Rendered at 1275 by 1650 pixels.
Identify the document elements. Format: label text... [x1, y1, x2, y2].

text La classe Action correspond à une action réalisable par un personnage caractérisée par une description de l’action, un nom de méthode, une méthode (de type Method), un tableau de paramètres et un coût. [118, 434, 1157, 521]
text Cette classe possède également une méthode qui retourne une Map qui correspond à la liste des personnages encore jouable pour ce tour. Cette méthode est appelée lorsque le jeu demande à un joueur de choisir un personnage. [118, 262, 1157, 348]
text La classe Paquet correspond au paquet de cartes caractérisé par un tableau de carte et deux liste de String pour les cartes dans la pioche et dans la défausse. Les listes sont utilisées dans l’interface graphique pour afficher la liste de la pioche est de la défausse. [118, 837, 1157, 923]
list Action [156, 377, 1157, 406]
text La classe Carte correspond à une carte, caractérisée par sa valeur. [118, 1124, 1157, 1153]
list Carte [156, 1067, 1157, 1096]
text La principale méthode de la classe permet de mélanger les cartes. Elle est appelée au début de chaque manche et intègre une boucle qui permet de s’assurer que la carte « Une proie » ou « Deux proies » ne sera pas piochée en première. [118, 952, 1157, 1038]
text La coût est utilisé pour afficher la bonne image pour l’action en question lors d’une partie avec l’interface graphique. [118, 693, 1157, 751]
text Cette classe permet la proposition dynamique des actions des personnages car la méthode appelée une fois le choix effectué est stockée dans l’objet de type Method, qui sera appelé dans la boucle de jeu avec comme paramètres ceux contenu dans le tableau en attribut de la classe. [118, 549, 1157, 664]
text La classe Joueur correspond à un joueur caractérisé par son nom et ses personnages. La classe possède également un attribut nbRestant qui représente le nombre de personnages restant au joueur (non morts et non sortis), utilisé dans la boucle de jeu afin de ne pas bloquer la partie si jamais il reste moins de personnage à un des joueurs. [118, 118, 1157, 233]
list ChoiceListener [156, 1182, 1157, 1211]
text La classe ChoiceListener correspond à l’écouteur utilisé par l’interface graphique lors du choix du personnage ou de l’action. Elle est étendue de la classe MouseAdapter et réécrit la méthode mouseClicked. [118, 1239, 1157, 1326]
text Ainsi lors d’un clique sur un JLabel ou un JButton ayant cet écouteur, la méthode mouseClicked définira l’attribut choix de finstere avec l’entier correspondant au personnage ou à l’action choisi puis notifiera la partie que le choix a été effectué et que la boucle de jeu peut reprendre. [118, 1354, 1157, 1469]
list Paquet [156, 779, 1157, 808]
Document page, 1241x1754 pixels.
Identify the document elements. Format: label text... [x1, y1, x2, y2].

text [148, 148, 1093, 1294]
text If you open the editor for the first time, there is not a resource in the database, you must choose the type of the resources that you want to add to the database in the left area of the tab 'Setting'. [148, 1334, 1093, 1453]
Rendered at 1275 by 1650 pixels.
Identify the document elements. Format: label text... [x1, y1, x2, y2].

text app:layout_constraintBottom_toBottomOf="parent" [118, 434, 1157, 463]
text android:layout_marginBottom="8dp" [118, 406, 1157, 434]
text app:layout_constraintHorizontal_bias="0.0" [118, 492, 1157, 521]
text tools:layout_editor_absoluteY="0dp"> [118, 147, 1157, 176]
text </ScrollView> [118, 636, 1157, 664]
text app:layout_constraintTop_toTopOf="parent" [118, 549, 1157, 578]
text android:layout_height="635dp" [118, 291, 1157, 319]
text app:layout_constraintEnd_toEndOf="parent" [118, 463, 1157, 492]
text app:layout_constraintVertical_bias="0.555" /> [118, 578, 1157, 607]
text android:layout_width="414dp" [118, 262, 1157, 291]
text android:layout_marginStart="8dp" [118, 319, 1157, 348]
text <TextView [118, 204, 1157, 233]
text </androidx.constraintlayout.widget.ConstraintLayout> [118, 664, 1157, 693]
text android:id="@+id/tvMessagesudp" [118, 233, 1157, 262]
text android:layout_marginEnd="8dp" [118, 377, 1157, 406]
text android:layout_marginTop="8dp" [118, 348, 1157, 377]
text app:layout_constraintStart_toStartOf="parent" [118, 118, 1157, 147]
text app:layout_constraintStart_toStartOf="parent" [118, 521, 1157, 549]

→ **EXERCISE INSTRUCTIONS**
Rewrite the data above with every "parent" changed to "root". Leave everything else unchanged.

→ **COMPLETED TASK**
Rendered at 1275 by 1650 pixels.
Identify the document elements. Format: label text... [x1, y1, x2, y2].

text La classe Action correspond à une action réalisable par un personnage caractérisée par une description de l’action, un nom de méthode, une méthode (de type Method), un tableau de paramètres et un coût. [118, 434, 1157, 521]
text Cette classe possède également une méthode qui retourne une Map qui correspond à la liste des personnages encore jouable pour ce tour. Cette méthode est appelée lorsque le jeu demande à un joueur de choisir un personnage. [118, 262, 1157, 348]
text La classe Paquet correspond au paquet de cartes caractérisé par un tableau de carte et deux liste de String pour les cartes dans la pioche et dans la défausse. Les listes sont utilisées dans l’interface graphique pour afficher la liste de la pioche est de la défausse. [118, 837, 1157, 923]
list Action [156, 377, 1157, 406]
text La classe Carte correspond à une carte, caractérisée par sa valeur. [118, 1124, 1157, 1153]
list Carte [156, 1067, 1157, 1096]
text La principale méthode de la classe permet de mélanger les cartes. Elle est appelée au début de chaque manche et intègre une boucle qui permet de s’assurer que la carte « Une proie » ou « Deux proies » ne sera pas piochée en première. [118, 952, 1157, 1038]
text La coût est utilisé pour afficher la bonne image pour l’action en question lors d’une partie avec l’interface graphique. [118, 693, 1157, 751]
text Cette classe permet la proposition dynamique des actions des personnages car la méthode appelée une fois le choix effectué est stockée dans l’objet de type Method, qui sera appelé dans la boucle de jeu avec comme paramètres ceux contenu dans le tableau en attribut de la classe. [118, 549, 1157, 664]
text La classe Joueur correspond à un joueur caractérisé par son nom et ses personnages. La classe possède également un attribut nbRestant qui représente le nombre de personnages restant au joueur (non morts et non sortis), utilisé dans la boucle de jeu afin de ne pas bloquer la partie si jamais il reste moins de personnage à un des joueurs. [118, 118, 1157, 233]
list ChoiceListener [156, 1182, 1157, 1211]
text La classe ChoiceListener correspond à l’écouteur utilisé par l’interface graphique lors du choix du personnage ou de l’action. Elle est étendue de la classe MouseAdapter et réécrit la méthode mouseClicked. [118, 1239, 1157, 1326]
text Ainsi lors d’un clique sur un JLabel ou un JButton ayant cet écouteur, la méthode mouseClicked définira l’attribut choix de finstere avec l’entier correspondant au personnage ou à l’action choisi puis notifiera la partie que le choix a été effectué et que la boucle de jeu peut reprendre. [118, 1354, 1157, 1469]
list Paquet [156, 779, 1157, 808]
Document page, 1241x1754 pixels.
Identify the document elements. Format: label text... [x1, y1, x2, y2].

text [148, 148, 1093, 1294]
text If you open the editor for the first time, there is not a resource in the database, you must choose the type of the resources that you want to add to the database in the left area of the tab 'Setting'. [148, 1334, 1093, 1453]
Rendered at 1275 by 1650 pixels.
Identify the document elements. Format: label text... [x1, y1, x2, y2].

text app:layout_constraintBottom_toBottomOf="root" [118, 434, 1157, 463]
text android:layout_marginBottom="8dp" [118, 406, 1157, 434]
text app:layout_constraintHorizontal_bias="0.0" [118, 492, 1157, 521]
text tools:layout_editor_absoluteY="0dp"> [118, 147, 1157, 176]
text </ScrollView> [118, 636, 1157, 664]
text app:layout_constraintTop_toTopOf="root" [118, 549, 1157, 578]
text android:layout_height="635dp" [118, 291, 1157, 319]
text app:layout_constraintEnd_toEndOf="root" [118, 463, 1157, 492]
text app:layout_constraintVertical_bias="0.555" /> [118, 578, 1157, 607]
text android:layout_width="414dp" [118, 262, 1157, 291]
text android:layout_marginStart="8dp" [118, 319, 1157, 348]
text <TextView [118, 204, 1157, 233]
text </androidx.constraintlayout.widget.ConstraintLayout> [118, 664, 1157, 693]
text android:id="@+id/tvMessagesudp" [118, 233, 1157, 262]
text android:layout_marginEnd="8dp" [118, 377, 1157, 406]
text android:layout_marginTop="8dp" [118, 348, 1157, 377]
text app:layout_constraintStart_toStartOf="root" [118, 118, 1157, 147]
text app:layout_constraintStart_toStartOf="root" [118, 521, 1157, 549]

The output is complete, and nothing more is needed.